------ Given passage

However it’s branded, what I’d suggest is that conservative economic policy be intensely pro-capitalist but just as intensely anti-corporate. With data showing that Americans created 53 percent more small businesses in 2021 than in 2019, it’s apparent the public is getting very fed up with the corporate class and would welcome a political movement that embraces that feeling without marrying it to Marxist idiocy.
The neoconservative/globalist project is intensely unpopular on both sides of the political aisle and is unlikely to hold sway over American politics much longer once the current breed of septuagenarians and octogenarians are finally flushed out of Capitol Hill. And the woke excesses of critical race theory and others are an easy sell as well; we’ve already seen in last year’s Virginia elections what a slam-dunk it is to oppose those.

------------

Write a continuation of the passage on conservative economic policy, starting after its final sentence. The data that follow are separate material and unrelated to the passage on conservative economic policy.

------ Information shown

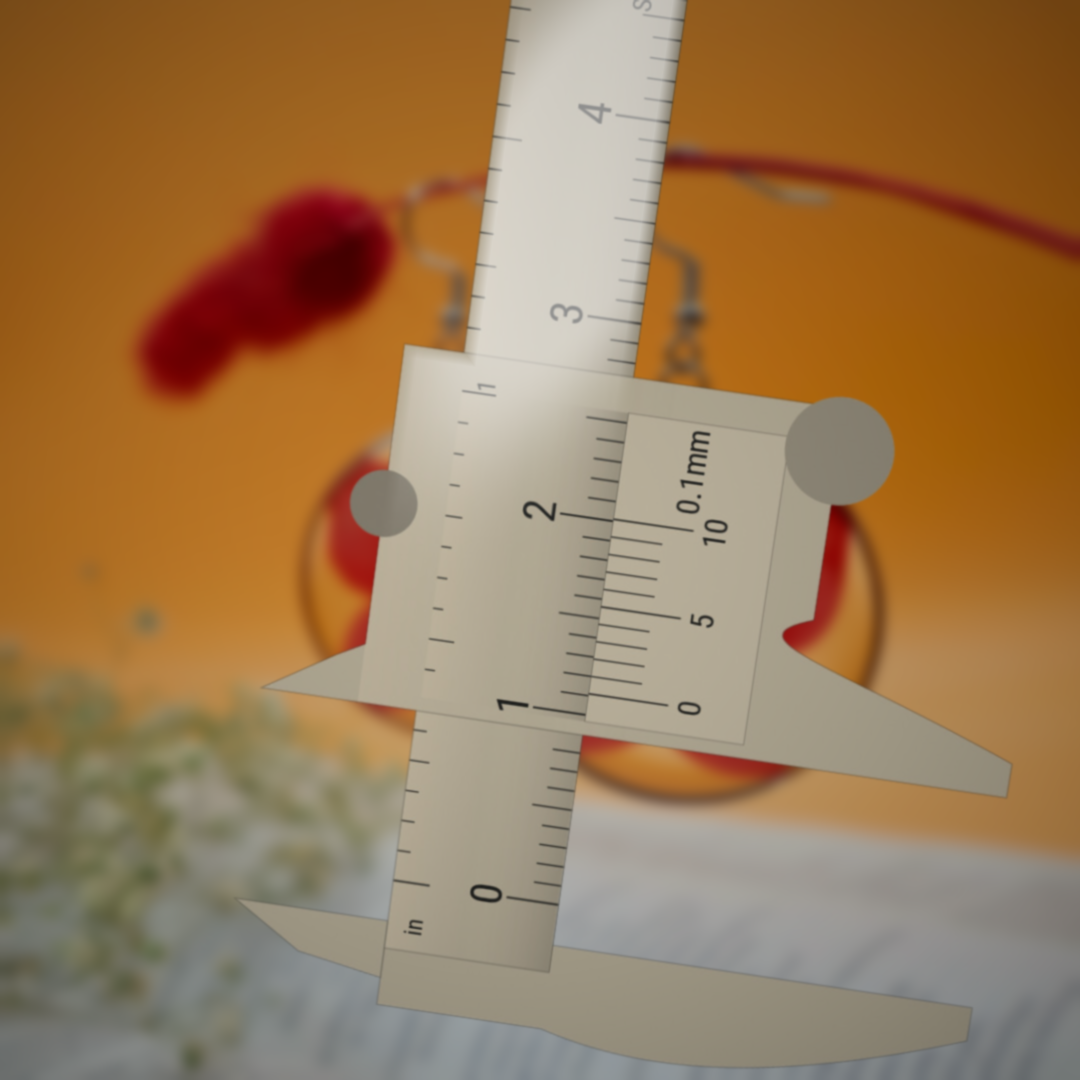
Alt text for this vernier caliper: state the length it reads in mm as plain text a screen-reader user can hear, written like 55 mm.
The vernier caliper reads 11.1 mm
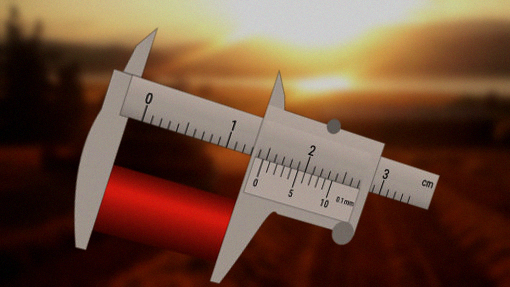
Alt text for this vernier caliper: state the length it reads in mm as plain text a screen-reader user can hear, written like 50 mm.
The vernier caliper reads 14.6 mm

------------

- **Task response**:
But this piece comes off the rails a bit in downplaying abortion. We’re on the cusp of Roe v. Wade being sharply curtailed if not overturned, and that’s going to make abortion as hot an issue as it’s ever been. Conservatives have been winning on this issue for a good while, and this is no time to give up — especially when Planned Parenthood is busy selling body parts of aborted fetuses and giving out puberty blockers to mixed-up kids without their parents’ knowledge. Any conservative movement that would give up on abortion now simply likes to lose, and that can’t be tolerated.
I can’t speak to “neopaganism,” and there is a school of thought which holds that if you’re on board with the concept of natural law, however you might come about that understanding, then it isn’t necessary to uphold the primary role of Judeo-Christian moral teaching as the foundation of American society.
From a political standpoint, though, it seems a whole lot simpler just to say that you don’t have to attend a church or synagogue every weekend to recognize that the Judeo-Christian tradition is what we’ve founded American society on, and that our moral tradition is one of the key elements that makes America special. And further, we’ve already seen what you get when you abandon the old-time religion; you get this woke Marxism, which lacks any concept of grace or forgiveness or even the golden rule, much less any rational rules of conduct.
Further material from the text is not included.